#### Records to use

────

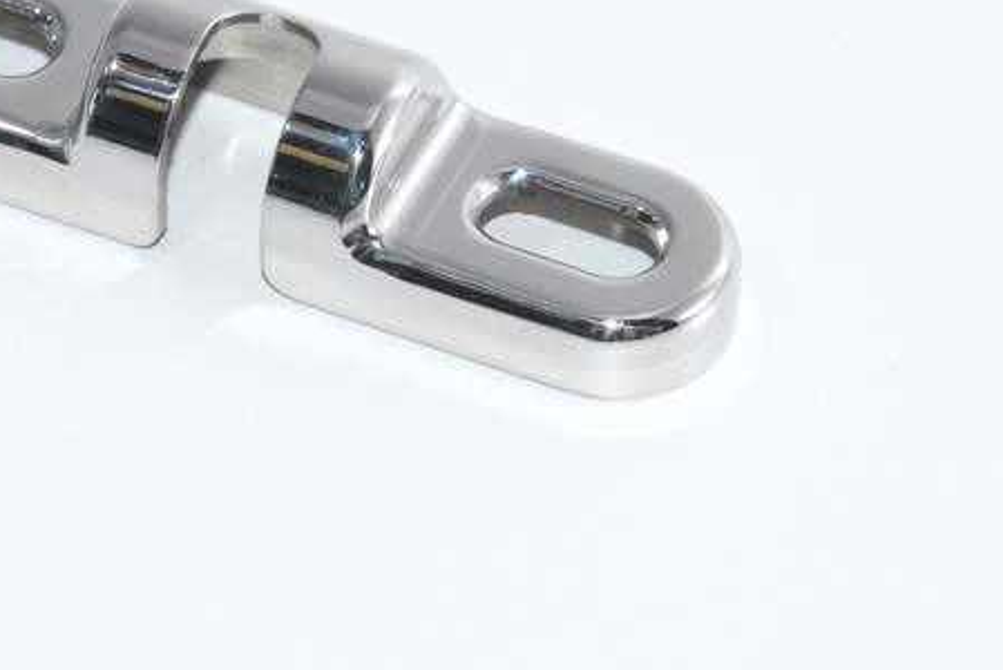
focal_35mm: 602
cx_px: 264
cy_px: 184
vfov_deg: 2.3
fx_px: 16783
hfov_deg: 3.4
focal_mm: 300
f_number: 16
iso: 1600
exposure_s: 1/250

────

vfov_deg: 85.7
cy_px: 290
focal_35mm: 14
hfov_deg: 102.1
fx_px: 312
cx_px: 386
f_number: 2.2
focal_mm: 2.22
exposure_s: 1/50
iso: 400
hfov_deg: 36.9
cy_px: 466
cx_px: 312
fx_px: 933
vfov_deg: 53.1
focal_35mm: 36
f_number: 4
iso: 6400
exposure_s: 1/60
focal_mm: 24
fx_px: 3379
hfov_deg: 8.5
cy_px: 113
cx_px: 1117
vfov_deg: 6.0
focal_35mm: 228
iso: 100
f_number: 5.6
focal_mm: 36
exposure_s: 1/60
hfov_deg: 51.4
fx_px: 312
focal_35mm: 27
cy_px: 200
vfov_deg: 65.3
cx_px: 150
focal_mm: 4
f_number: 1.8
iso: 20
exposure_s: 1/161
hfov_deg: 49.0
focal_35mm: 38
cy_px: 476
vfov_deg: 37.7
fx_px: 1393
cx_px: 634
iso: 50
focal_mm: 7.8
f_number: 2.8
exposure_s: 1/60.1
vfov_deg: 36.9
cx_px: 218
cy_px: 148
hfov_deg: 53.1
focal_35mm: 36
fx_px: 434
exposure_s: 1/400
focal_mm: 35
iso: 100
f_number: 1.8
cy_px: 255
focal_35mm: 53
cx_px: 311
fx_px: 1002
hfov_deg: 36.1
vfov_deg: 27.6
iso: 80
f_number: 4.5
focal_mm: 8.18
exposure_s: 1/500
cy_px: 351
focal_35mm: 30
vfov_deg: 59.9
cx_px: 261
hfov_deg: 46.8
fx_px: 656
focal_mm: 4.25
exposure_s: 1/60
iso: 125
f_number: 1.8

────

#### What to do
Please give back, exactly as it stands above, the stretch from the line with "cx_px: 1117" through the line with "focal_mm: 7.8", and no line outside it.

#### Exercise output
cx_px: 1117
vfov_deg: 6.0
focal_35mm: 228
iso: 100
f_number: 5.6
focal_mm: 36
exposure_s: 1/60
hfov_deg: 51.4
fx_px: 312
focal_35mm: 27
cy_px: 200
vfov_deg: 65.3
cx_px: 150
focal_mm: 4
f_number: 1.8
iso: 20
exposure_s: 1/161
hfov_deg: 49.0
focal_35mm: 38
cy_px: 476
vfov_deg: 37.7
fx_px: 1393
cx_px: 634
iso: 50
focal_mm: 7.8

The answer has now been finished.